Need Package Maintenance

    twitter-harvest

    0.3.4 • Public • Published

    twitter-harvest NPM version Build Status Dependency Status Coverage percentage

    A simple continuous harvester for twitter

    This application is able to capture tweets which happen around the world. Currently it works only with the Twitter stream API 1.1.

    • You have to define or modify the cfg/cfg.json and create at least one capture agent in cfg/agents/ directory (enable to true).
    • You can activate mail alert from a SMTP account like gmail (see Private configuration and the mail_alert flag in main configuration)
    • If fs_out is true (default), the captured tweets are written to the file system with the following convention:
    • If todo_out is true (should be false by default), a kind of queue is created (directory 'data/TODO') where filenames to consume by an external process.

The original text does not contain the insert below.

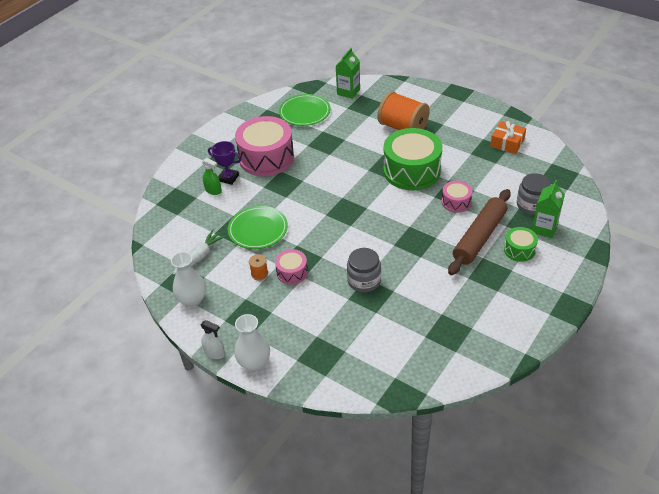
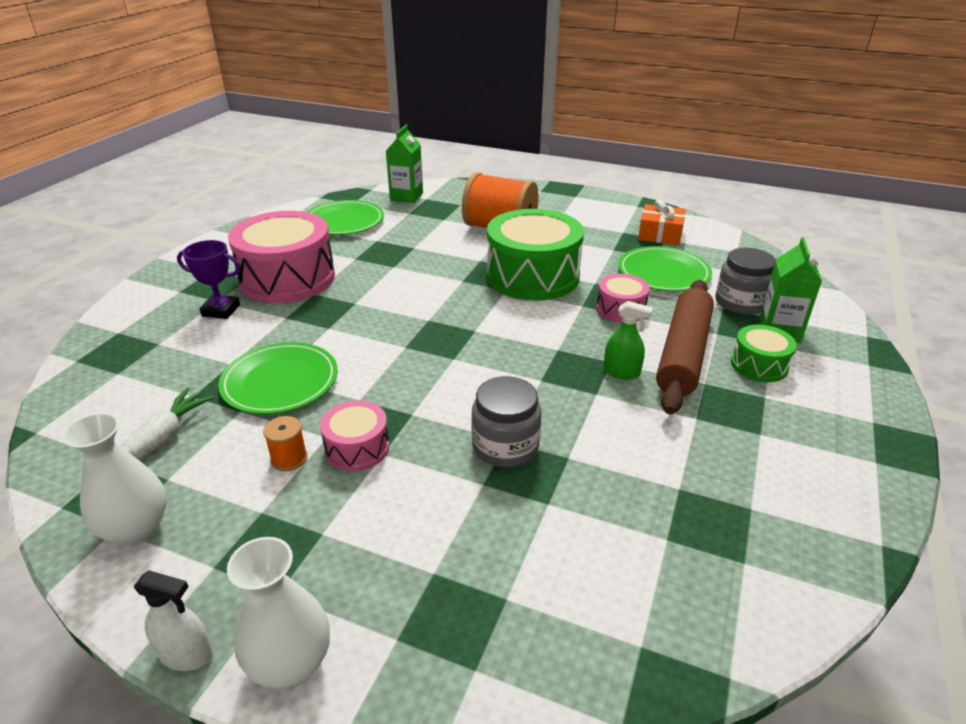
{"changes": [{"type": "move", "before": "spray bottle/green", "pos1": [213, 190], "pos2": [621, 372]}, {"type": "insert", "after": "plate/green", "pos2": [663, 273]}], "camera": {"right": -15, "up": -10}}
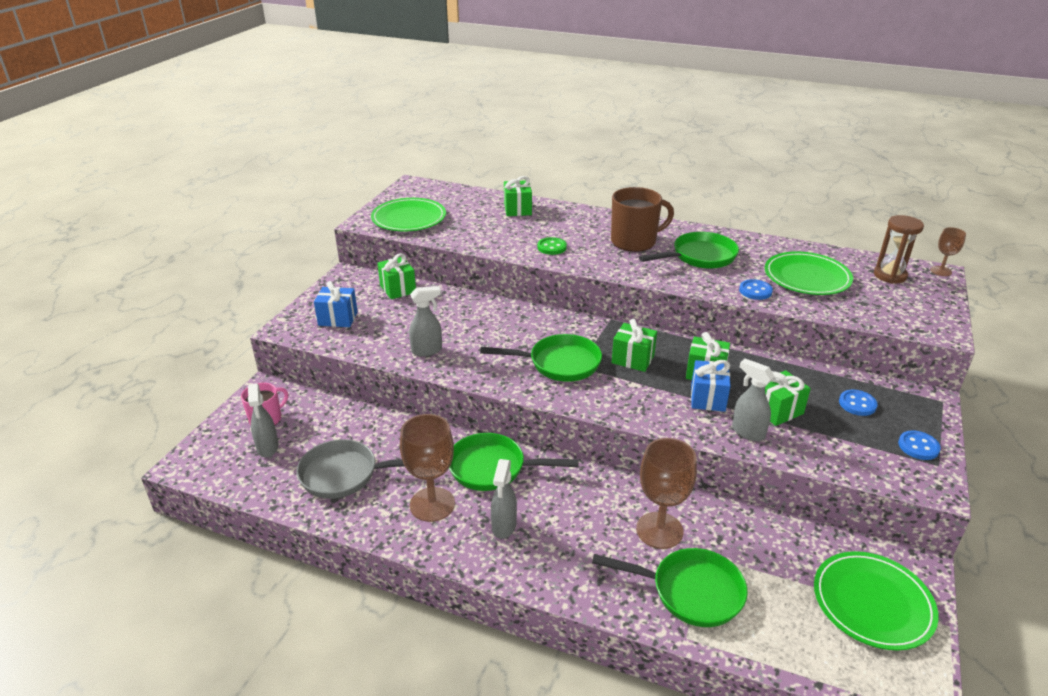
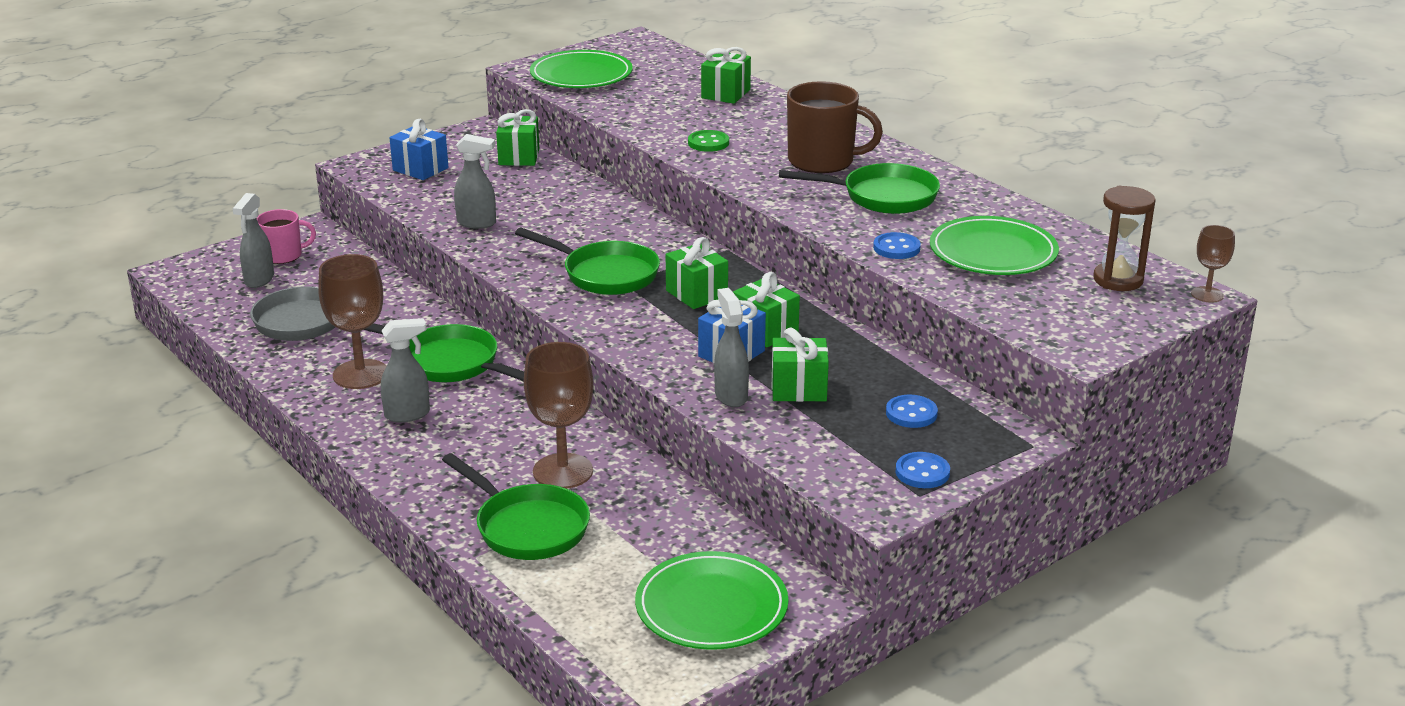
{"changes": [{"type": "rotate", "before": "spray bottle/grey", "pos1": [504, 526], "pos2": [408, 414], "turn": -150}], "camera": {"right": 30, "up": -5}}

This allow to write the tweets to any db
      • Note, that the number of files by directory is limited (depend of the OS), the filenames need to be consumed by the external process regularly to avoid issues

    data_dir/year/month/day/hour-min-sec_tweet-id

    e.g.

    data/2015/9/24/16-30-44_647055571951190000

    Install

    $ npm install --save twitter-harvest

    Usage

    node twitter-harvest.js

    Usage with forever

    $ npm install -g forever
    $ forever start twitter-harvest.js

    With forever it is possible to run the task 'forever'. And leave your session.

    Main configuration

    {
      "agents_dir"    : "cfg/agents/",
      "data_dir"      : "./data/",
      "private_cfg"   : "./cfg/cfg-private.json",
     
      "mail_alert"    : false,
     
      "fs_out"        : true,
      "std_out"       : true,
      "todo_out"      : true  
    }
    • agents_dir: path where to put the agent file
    • data_dir: path where to write the tweets on the file system
    • private_cfg: file where private data is stored (such as mail credential)
    • mail_alert: if true enable mail alerting in case of failure
    • fs_out: if true write the twitter data on the file system
    • std_out: if true write the twitter data on the console
    • todo_out: if true write the json filename in the 'data/TODO' dir (to be consumed by an other process to BD (mysql, ...)

    Agents configuration

    put all the agent definition files to the agent directory (one file per agent).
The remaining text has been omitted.